_TEXTE FOURNI_:
◆ ◆ ◆

L’organisme de régulation professionnelle de la publicité en France propose aux influenceurs de se former au cadre légal et éthique de leurs activités. Un moyen pour eux de montrer que leur métier est sérieux.
En septembre, Loup, influenceur lifestyle et mode au même pseudo que son prénom, a pu collaborer avec la marque Karl Lagerfeld. Il a été rémunéré pour publier des photos léchées sur Instagram, où il porte des vêtements de la nouvelle collection de l’entreprise. En haut de sa photo, sous son pseudo, se niche un détail qui n’a rien de futile: l’inscription “partenariat rémunéré”.
Loup l’assure, il a toujours été en règle dans ses placements de produit. Mais il avoue avoir peut-être déjà utilisé le discret hashtag #ad dans ses contenus sponsorisés lors de ses près de 7 ans de carrière dans l’influence. Il le sait maintenant, la loi française requiert une intention commerciale claire, et donc la mention “sponsorisé” ou “partenariat rémunéré”, lorsqu’un influenceur effectue un placement de produit. Le mot américain pour “publicité” ne suffit pas.

◆ ◆ ◆

_Entrées du jeu de données_:
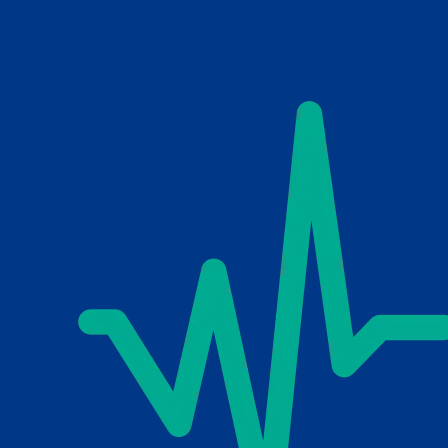
Skip to main content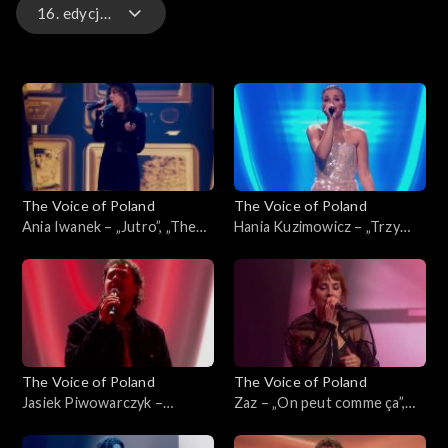
16. edycja – występy
16. edycja – występy
16. edycja
15. edycja
The Voice of Poland
The Voice of Poland
15. edycja – występy
Ania Iwanek – „Jutro”, „The
Hania Kuzimowicz – „Trzy
Voice of Poland”, Finał, 29
razy bardziej”, „The Voice of
listopada 2025
Poland”, Finał, 29 listopada
2025
The Voice of Poland
The Voice of Poland
Jasiek Piwowarczyk –
Zaz – „On peut comme ça”,
„Ushuaia”, „The Voice of
„The Voice of Poland”, Finał,
Poland”, Finał, 29 listopada
29 listopada 2025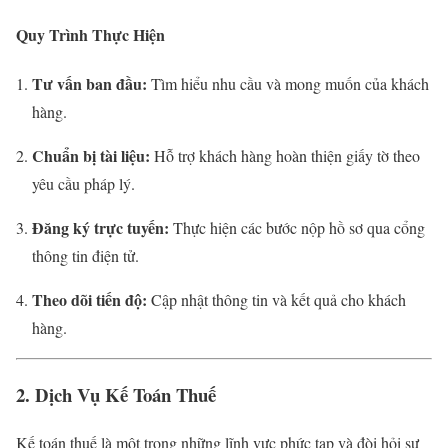
Quy Trình Thực Hiện
Tư vấn ban đầu:
Tìm hiểu nhu cầu và mong muốn của khách
hàng.
Chuẩn bị tài liệu:
Hỗ trợ khách hàng hoàn thiện giấy tờ theo
yêu cầu pháp lý.
Đăng ký trực tuyến:
Thực hiện các bước nộp hồ sơ qua cổng
thông tin điện tử.
Theo dõi tiến độ:
Cập nhật thông tin và kết quả cho khách
hàng.
2. Dịch Vụ Kế Toán Thuế
Kế toán thuế là một trong những lĩnh vực phức tạp và đòi hỏi sự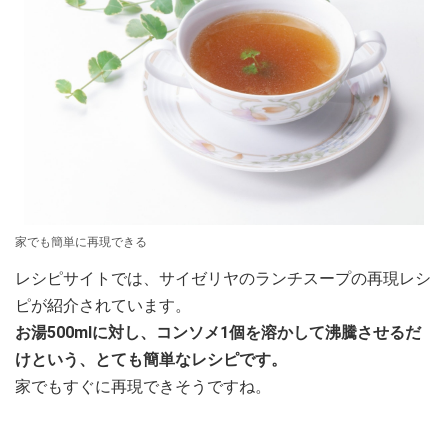
家でも簡単に再現できる
レシピサイトでは、サイゼリヤのランチスープの再現レシ
ピが紹介されています。
お湯500mlに対し、コンソメ1個を溶かして沸騰させるだ
けという、とても簡単なレシピです。
家でもすぐに再現できそうですね。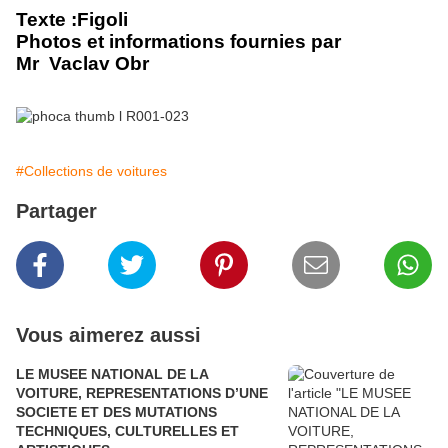
Texte :Figoli
Photos et informations fournies par
Mr Vaclav Obr
#Collections de voitures
Partager
Vous aimerez aussi
LE MUSEE NATIONAL DE LA
VOITURE, REPRESENTATIONS D’UNE
SOCIETE ET DES MUTATIONS
TECHNIQUES, CULTURELLES ET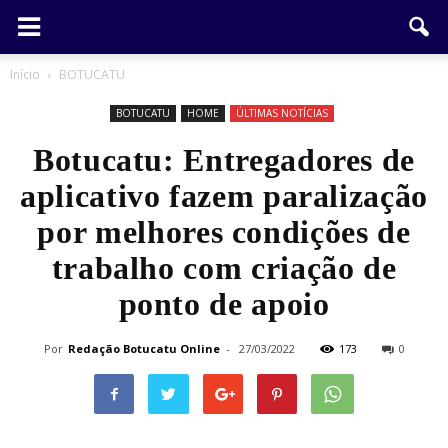
Início
BOTUCATU
BOTUCATU
HOME
ÚLTIMAS NOTÍCIAS
Botucatu: Entregadores de
aplicativo fazem paralização
por melhores condições de
trabalho com criação de
ponto de apoio
Por
Redação Botucatu Online
-
27/03/2022
173
0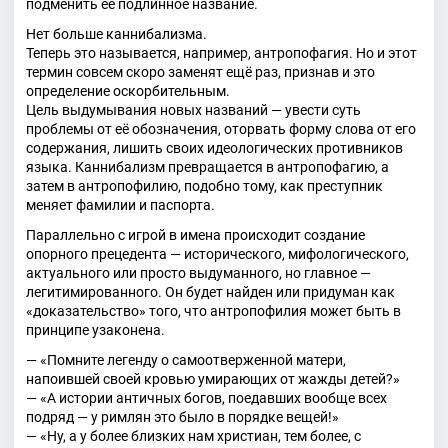
подменить её подлинное название.
Нет больше каннибализма.
Теперь это называется, например, антропофагия. Но и этот
термин совсем скоро заменят ещё раз, признав и это
определение оскорбительным.
Цель выдумывания новых названий — увести суть
проблемы от её обозначения, оторвать форму слова от его
содержания, лишить своих идеологических противников
языка. Каннибализм превращается в антропофагию, а
затем в антропофилию, подобно тому, как преступник
меняет фамилии и паспорта.
Параллельно с игрой в имена происходит создание
опорного прецедента — исторического, мифологического,
актуального или просто выдуманного, но главное —
легитимированного. Он будет найден или придуман как
«доказательство» того, что антропофилия может быть в
принципе узаконена.
— «Помните легенду о самоотверженной матери,
напоившей своей кровью умирающих от жажды детей?»
— «А истории античных богов, поедавших вообще всех
подряд — у римлян это было в порядке вещей!»
— «Ну, а у более близких нам христиан, тем более, с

◆ ◆ ◆

_TRAVAIL DEMANDÉ_:
(a) Répondez aux questions suivantes sur le texte sur les influenceurs :
(i) Avec quelle marque Loup a-t-il collaboré en septembre ?
(ii) Quelle inscription figure en haut de sa photo, sous son pseudo ?
(iii) Depuis combien d'années environ Loup fait-il carrière dans l'influence ?
(b) Veuillez recopier le passage du texte sur les influenceurs compris entre « En septembre, Loup, influenceur » et « ne suffit pas. », ces deux extrémités incluses.

_RÉPONSES CI-DESSOUS_:
(a)
(i) Karl Lagerfeld
(ii) « partenariat rémunéré »
(iii) Près de 7 ans

(b)
En septembre, Loup, influenceur lifestyle et mode au même pseudo que son prénom, a pu collaborer avec la marque Karl Lagerfeld. Il a été rémunéré pour publier des photos léchées sur Instagram, où il porte des vêtements de la nouvelle collection de l’entreprise. En haut de sa photo, sous son pseudo, se niche un détail qui n’a rien de futile: l’inscription “partenariat rémunéré”.
Loup l’assure, il a toujours été en règle dans ses placements de produit. Mais il avoue avoir peut-être déjà utilisé le discret hashtag #ad dans ses contenus sponsorisés lors de ses près de 7 ans de carrière dans l’influence. Il le sait maintenant, la loi française requiert une intention commerciale claire, et donc la mention “sponsorisé” ou “partenariat rémunéré”, lorsqu’un influenceur effectue un placement de produit. Le mot américain pour “publicité” ne suffit pas.